Back to our spot about a half-an-hour later (no sign of the bird on the way back), we had another drink and enjoyed some Tostitos with Harry & David Cream Cheese Dip. Life is good.

Shortly after eating, but not to intentionally anger our mothers, we went into the ocean. The waves were awesome, and thus the undertow a little strong, but we had a great time out there. I generally take my swimsuit off when I go in the ocean, but we were not in a private area, so didn’t. No minnow for the sharks today.

We left the beach at close to 4:00, and began searching for a hotel. We ended up at a Best Western on Market Street, where they had only two available non-smoking rooms, both with two double-beds. Since it was so late in the afternoon, and Joe had called several places before coming down, which were full, we decided to not risk not having a place and took it.

The room was very big, but overall the words that came to mind about it were, “on the verge.” It had a window unit air-conditioner, which I was concerned wouldn’t cool the room entirely, but ended up being sufficient. I think next time, planning ahead a little further would be a good idea.

After day-dreaming (and talking about) a killer seafood dinner all day on the beach today, we ended up eating at a KFC just up the road from our hotel. The big distraction here, other than the “combo meals” that didn’t include a drink, was a counter that looked like it might have one time held a buffet, that the help kept hopping over, as well as stepping on, to deliver backed up drive-thru orders out a side door. That, and the bad grammar on the sign out front: Four Dollar Combo Specials, which should have read Four-Dollar Combo Specials. There were four 4-dollar combos. This sign suggests there were four, dollar combos. But I digress. Or do I?

We stopped at Target, where I bought batteries for my radio to use on the beach tomorrow, Joe bought a new cooler as his is leaking too much now, and we bought some whole wheat bagels and cream cheese for the room. Oh yeah, and a bag of Lindt white chocolate balls, too. Yum!

We got to Costello’s a little after 9:00, and as we walked up to the door, two older gentleman (and when I say older I mean like 65 or 70) were coming out, and one tripped down the (only) step, and fell to the ground. He was clearly shit-faced, and had a real time getting up, and starting to walk again. His friend said to him, “Come on Harry. You’re ‘old Wilmington.’ You’ve got to stand tall; keep your dignity.” Something to that effect.

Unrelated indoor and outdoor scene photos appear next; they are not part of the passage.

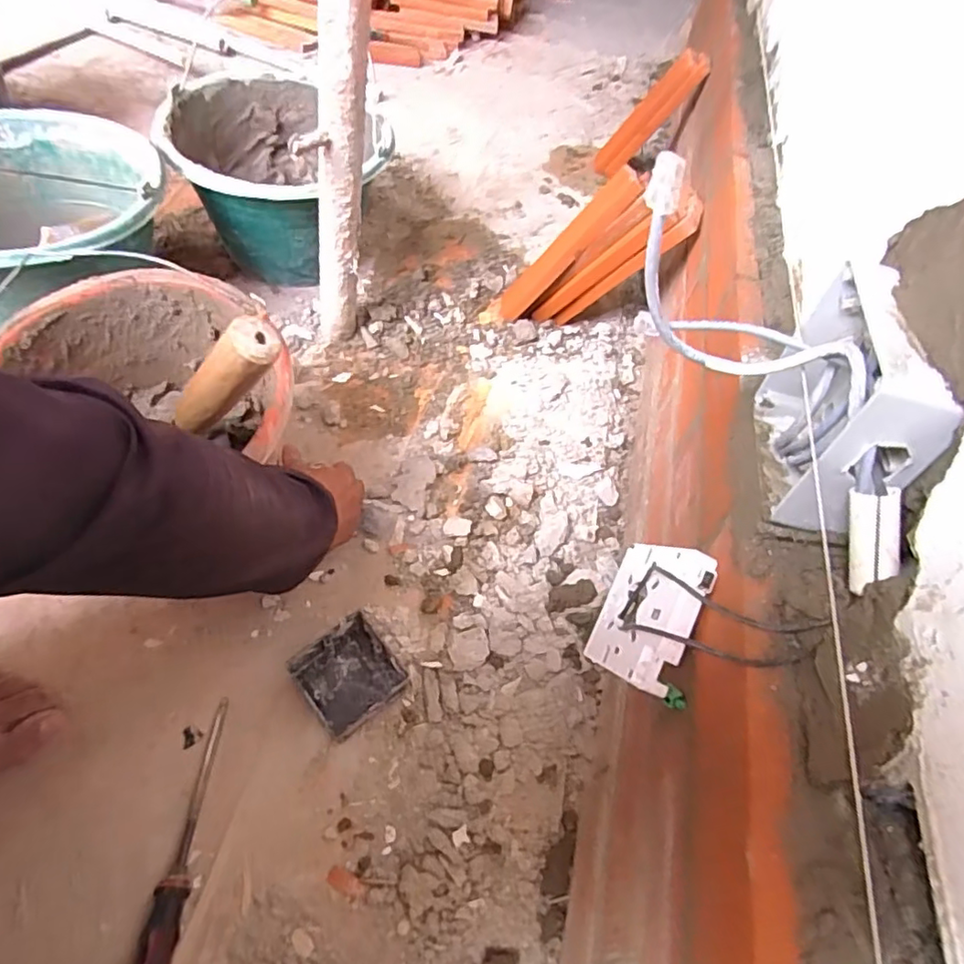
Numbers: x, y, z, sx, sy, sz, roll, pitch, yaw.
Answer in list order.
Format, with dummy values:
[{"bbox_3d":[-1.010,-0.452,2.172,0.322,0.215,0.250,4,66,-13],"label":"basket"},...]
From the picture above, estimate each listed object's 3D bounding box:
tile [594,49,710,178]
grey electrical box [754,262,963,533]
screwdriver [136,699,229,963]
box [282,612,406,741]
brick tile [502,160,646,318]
[{"bbox_3d":[0.295,-0.653,1.092,0.059,0.253,0.048,48,57,-7],"label":"tile"},{"bbox_3d":[0.179,-0.043,0.315,0.044,0.102,0.116,8,52,-4],"label":"grey electrical box"},{"bbox_3d":[-0.209,0.264,0.421,0.027,0.029,0.223,4,52,-3],"label":"screwdriver"},{"bbox_3d":[-0.109,0.164,0.509,0.077,0.038,0.080,-32,63,-28],"label":"box"},{"bbox_3d":[0.109,-0.304,0.789,0.028,0.247,0.042,25,44,-31],"label":"brick tile"}]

We started to walk around them, and the doorman, who was there helping them, put his arm out in front of us, and said, “Just a minute. We have a $5.00 cover charge tonight.”

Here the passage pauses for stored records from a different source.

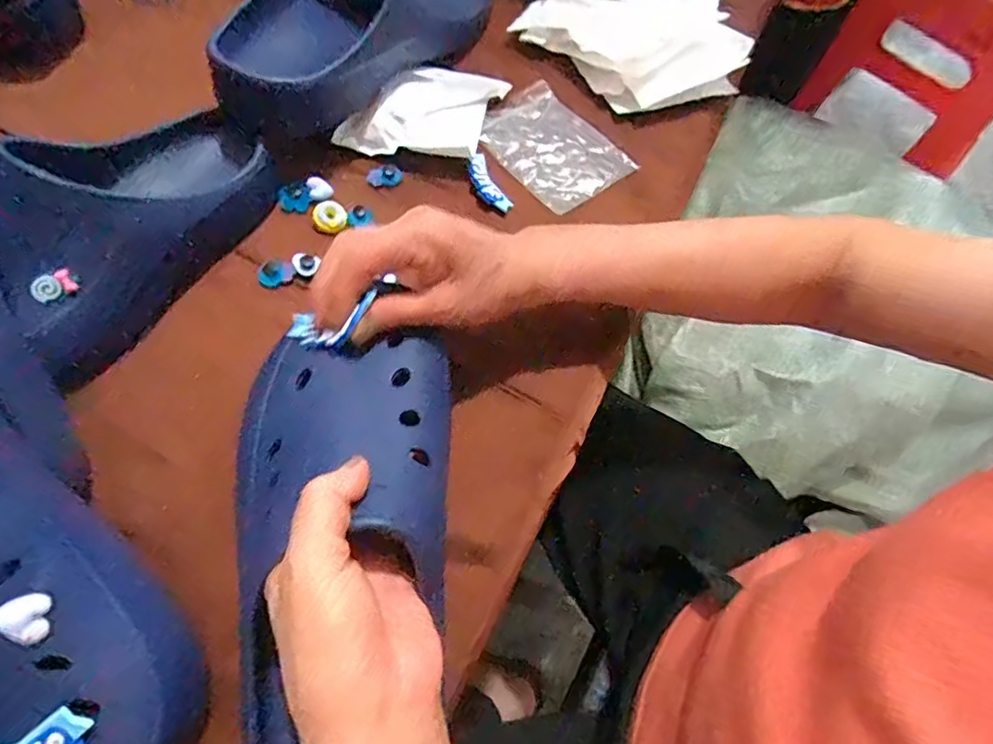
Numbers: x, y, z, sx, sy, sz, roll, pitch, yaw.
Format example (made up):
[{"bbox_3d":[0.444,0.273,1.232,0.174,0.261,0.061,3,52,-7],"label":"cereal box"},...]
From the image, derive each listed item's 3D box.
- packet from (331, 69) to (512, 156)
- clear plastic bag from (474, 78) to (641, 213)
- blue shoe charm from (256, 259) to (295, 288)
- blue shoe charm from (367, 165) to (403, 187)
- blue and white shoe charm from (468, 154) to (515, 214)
[{"bbox_3d":[-0.060,-0.210,0.467,0.127,0.023,0.078,3,68,-1],"label":"packet"},{"bbox_3d":[0.045,-0.185,0.469,0.081,0.004,0.117,-37,74,-15],"label":"clear plastic bag"},{"bbox_3d":[-0.158,-0.071,0.412,0.027,0.006,0.020,-14,70,-8],"label":"blue shoe charm"},{"bbox_3d":[-0.088,-0.153,0.451,0.028,0.005,0.018,-4,68,-4],"label":"blue shoe charm"},{"bbox_3d":[-0.007,-0.147,0.451,0.021,0.008,0.053,-29,85,-13],"label":"blue and white shoe charm"}]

Once the gentlemen left, he stood in the doorway, with us still outside, and started talking about his day. After about two minutes, I interrupted him (as there seemed no end in sight), and said, “Uh, honey, could you let us in so we can get a drink?”

“Oh, yeah. I don’t know what I was thinking.” Apparently he was not.

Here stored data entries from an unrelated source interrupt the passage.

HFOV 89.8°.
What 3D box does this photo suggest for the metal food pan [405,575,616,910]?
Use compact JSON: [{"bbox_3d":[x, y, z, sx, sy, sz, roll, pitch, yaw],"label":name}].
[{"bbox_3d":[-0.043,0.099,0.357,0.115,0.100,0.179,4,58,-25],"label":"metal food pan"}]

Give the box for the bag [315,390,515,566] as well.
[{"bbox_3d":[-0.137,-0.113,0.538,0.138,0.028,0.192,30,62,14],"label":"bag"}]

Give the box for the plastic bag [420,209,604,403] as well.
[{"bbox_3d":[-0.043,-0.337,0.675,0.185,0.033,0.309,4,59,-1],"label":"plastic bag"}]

Earlier in the evening, Joe had said, “Want to make a bet on how many people we’re going to see out tonight who are from Raleigh?” He said four. I didn’t really say a number. After a while, the first group that we ran into that we knew, was a group of six Raleigh guys, which included Jeff and Jerry.

Later in the evening, we went to Ibiza’s, which was fun. This guy, Larry I believe was his name, came on to me there, but so not my type — blond, and presumably, smooth. I danced with him, during which he was doing all this going down to the floor with his arms up in the air as if he were my stripper-bitch or something, and during which I was staring at the dark-haired, hairy guy dancing shirtless next to us.

We left there, I don’t know, maybe 2:00, and went to the IHOP. It was closing just as we pulled up. They pointed us to a Waffle House not too far away. Lord, what a place. The security guard / play cop at the door spent a lot of time on his cell phone.

Our order took forever, and when it came, Joe’s grits were on my plate, which wouldn’t have been so horrible except for the fact that they were touching my toast. And, oh yeah, they displaced my hash browns, which were nowhere to be found.

We made do with what we had, and finally got out of there, close to three, I’d say.